We repeat all the above experiments using the object occlusion augmentation on the training images. Then, model performances are tested on the test data, which are mainly free of occlusions. We present results with two occlusion masks per image unlike a single mask in black bar occlusion augmentation, because we found a better regularization effect compared to a single mask. The performance plots are qualitatively similar to black-bar occlusion regularization. So we show the numbers in Tables 1, 2, and 3. Again, occlusion-based regularization outperforms the training without occlusions, at least up to a certain size of occlusion (see the bold numbers in the tables).

On the Bosphorus dataset the best object augmentation resulted in performance improvements of 3.3%, 3.7%, and 0.7% for the Xception, MobileNet, and custom architectures, respectively. These are lower than the improvements of the best black-bar augmentation, which are 5.6%, 4.3%, and 3.2%.

On RAF the performance improvements of the best object augmentation are 2.3%, 3%, and 0.7% for the Xception, MobileNet, and custom architectures, respectively. With black-bar augmentation we get improvements of 4.7%, 1.7%, and 1.6%, which is better on average.

In contrast to the Bosphorus and RAF databases, object occlusion augmentation performs better than black-bar augmentation on the AffectNet database, with performance improvements of 2.7%, 1.7%, and 2.9% (Xception, MobileNet, and custom architecture), compared to 2.6%, 1.1%, and 0.8%.

4.3 Comparison with State of the Art

We compare our results with the state of the art, although beating it is not the focus of our work. Table 4 shows the comparison on the Bosphorus database (mean of ICC measures of 26 AUs’ intensity outputs). It can be seen from the table that we outperform the previous state of the art on this database clearly.

Table 1. Test performance achieved on Bosphorus datasets with different CNN models (columns) by augmenting the training data with synthetic object occlusions (rows).
Table 2. Test performance achieved on RAF datasets with different CNN models (columns) by augmenting the training data with synthetic object occlusions (rows).
Table 3. Test performance achieved on AffectNet datasets with different CNN models (columns) by augmenting the training data with synthetic object occlusions (rows).
Table 4. State of the art on Bosphorus database.
Table 5. State of the art on RAF database.

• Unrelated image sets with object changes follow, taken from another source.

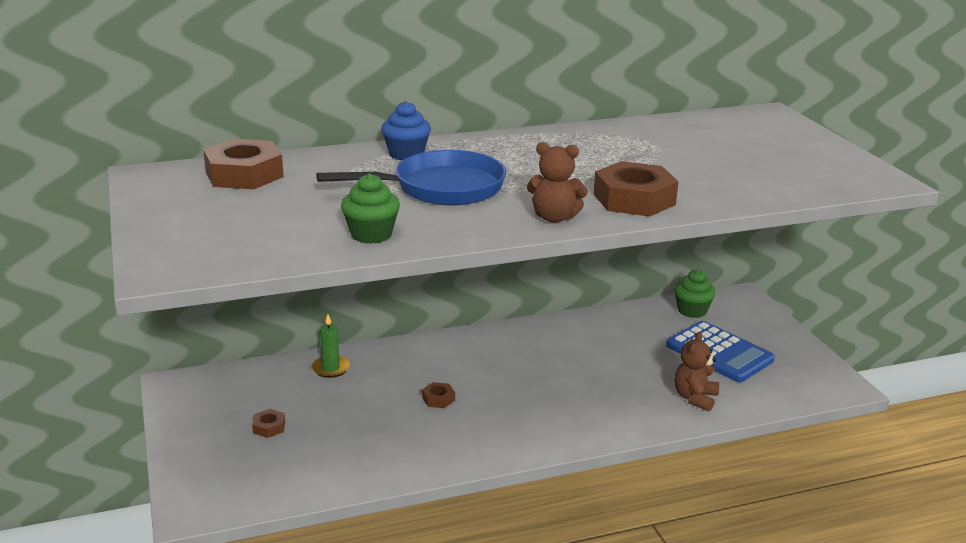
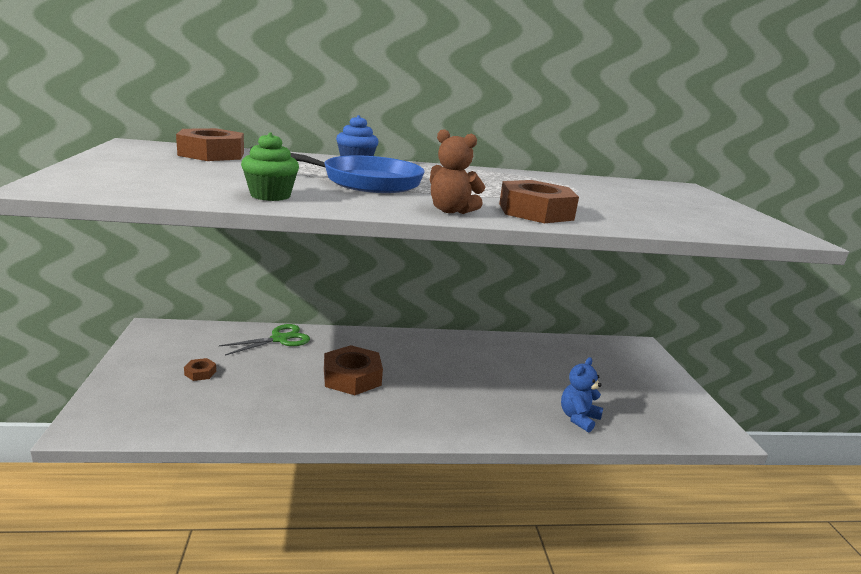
camera: 10 degrees right, 5 degrees down
green candle [311,314,350,378] -> green scissors [219,324,310,355]
brown nut [422,382,455,408] -> brown nut [324,345,383,395], size x2.20
blue calculator [666,321,775,382] -> none
green cupcake [674,270,716,318] -> none
brown teddy bear [674,331,719,412] -> blue teddy bear [561,357,603,433]

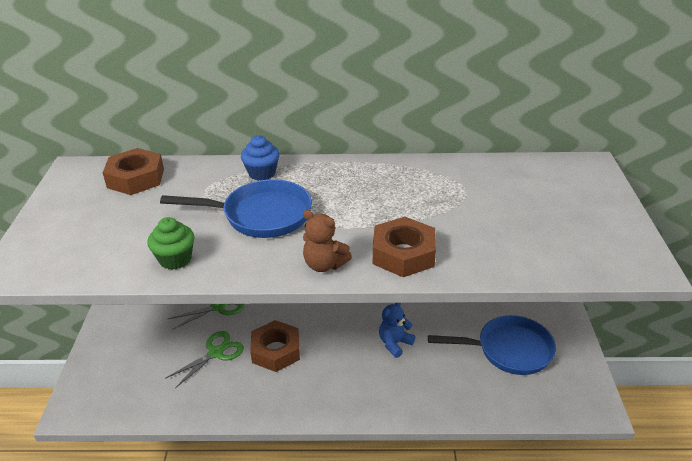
camera: 10 degrees right, 15 degrees up
brown nut [184,358,216,381] -> none
blue teddy bear [561,357,603,433] -> blue teddy bear moved to [379,303,415,358]
none -> green scissors [165,331,244,388]
none -> blue pan [428,315,556,375]

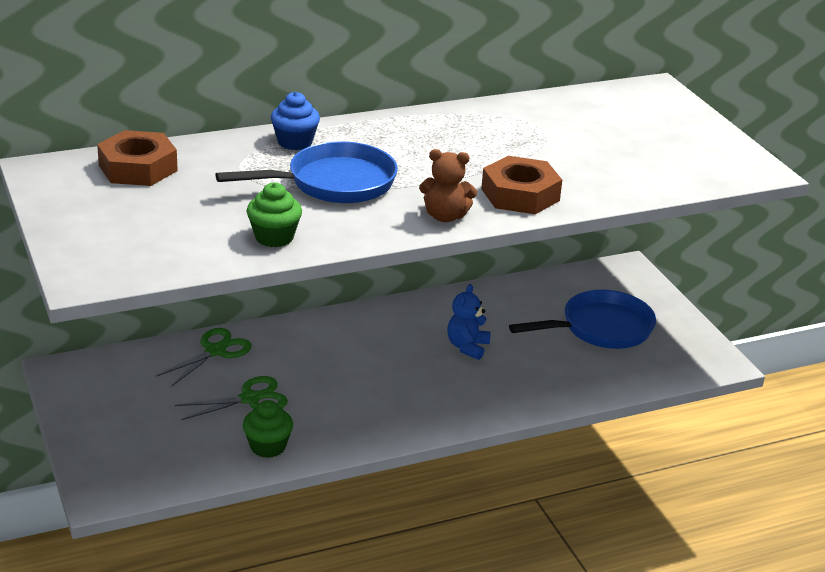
camera: 25 degrees left, 5 degrees down
green scissors [165,331,244,388] -> green scissors turned 45 degrees clockwise [175,376,288,420]
brown nut [250,320,300,372] -> none
none -> green cupcake [243,400,293,458]

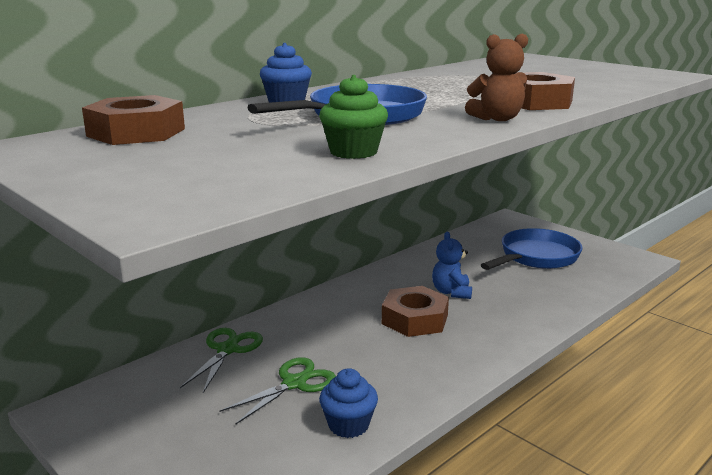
camera: 20 degrees left, 10 degrees down
green cupcake [243,400,293,458] -> blue cupcake [319,368,378,438]
none -> brown nut [382,286,449,337]

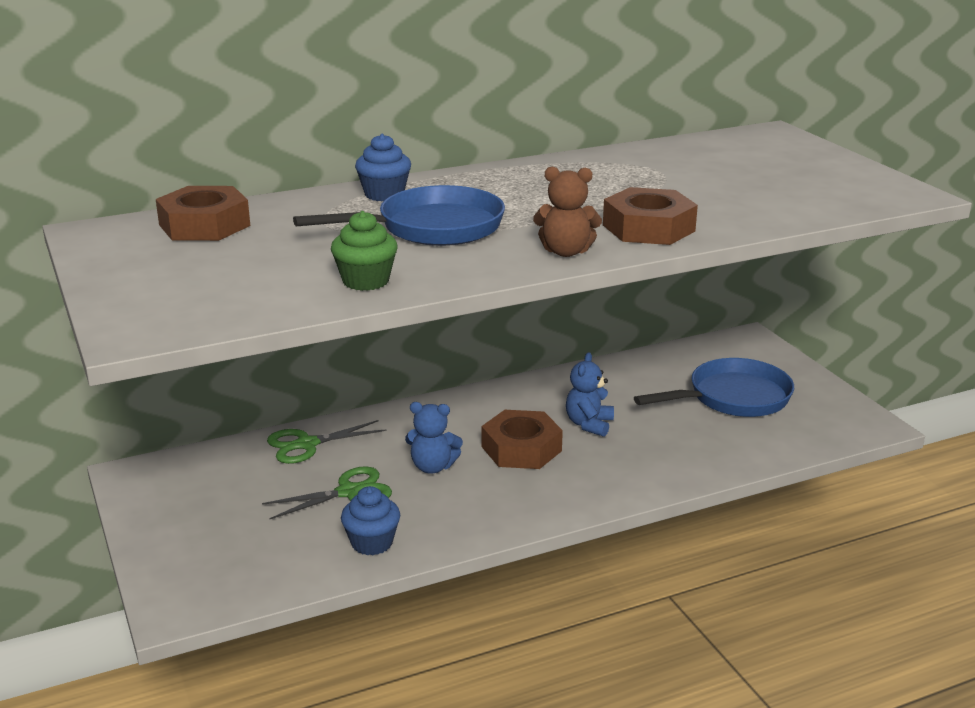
camera: 20 degrees right, 5 degrees up
green scissors [180,328,263,393] -> green scissors turned 150 degrees counterclockwise [267,420,386,464]
none -> blue teddy bear [405,402,463,473]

We also compare our best test accuracy on the RAF dataset with the existing state of the art. Table 5 shows that we obtain comparable results. Since occlusion regularization is working for all different datasets and models used in this work, we think that gCNN and gACNN can be further improved if these models are trained with additional occlusion regularization. For the AffectNet we did not use the full dataset, so comparison with other works is not fair.

5 Conclusion

We proposed and evaluated the idea of using occlusion augmentation for regularization in order to improve performance in facial expression recognition. Two types of occlusion augmentation were considered: black-bar occlusion and object occlusion. With both we found significant performance improvements (compared to not using occlusion augmentation) on three databases, three CNN architectures, two recognition tasks (basic emotions and AU intensities), and two loss functions (softmax cross-entropy and mean squared error). On the Bosphorus and RAF databases we observe greater performance improvements using black-bar than object occlusion regularization. On the AffectNet database it was vice versa. Due to the consistent improvements, we strongly recommend to integrate occlusion regularization into the training of all CNN-based facial expression recognition systems. We propose to use black-bar regularization (which is easy to implement and yields good results) with a square size in range of about 20–40% of the CNN input image size.

Future work should investigate occlusion augmentation and occlusion regularization in further experiments. Adding more randomization (e.g. regarding size and aspect ratio) may be a promising direction. Another approach is to randomly select for each image, whether the occlusion augmentation should be applied (leaving a subset of the images occlusion-free). Moreover, an algorithm may be developed which can automatically find the best occlusion augmentation for a particular database by searching the parameter space.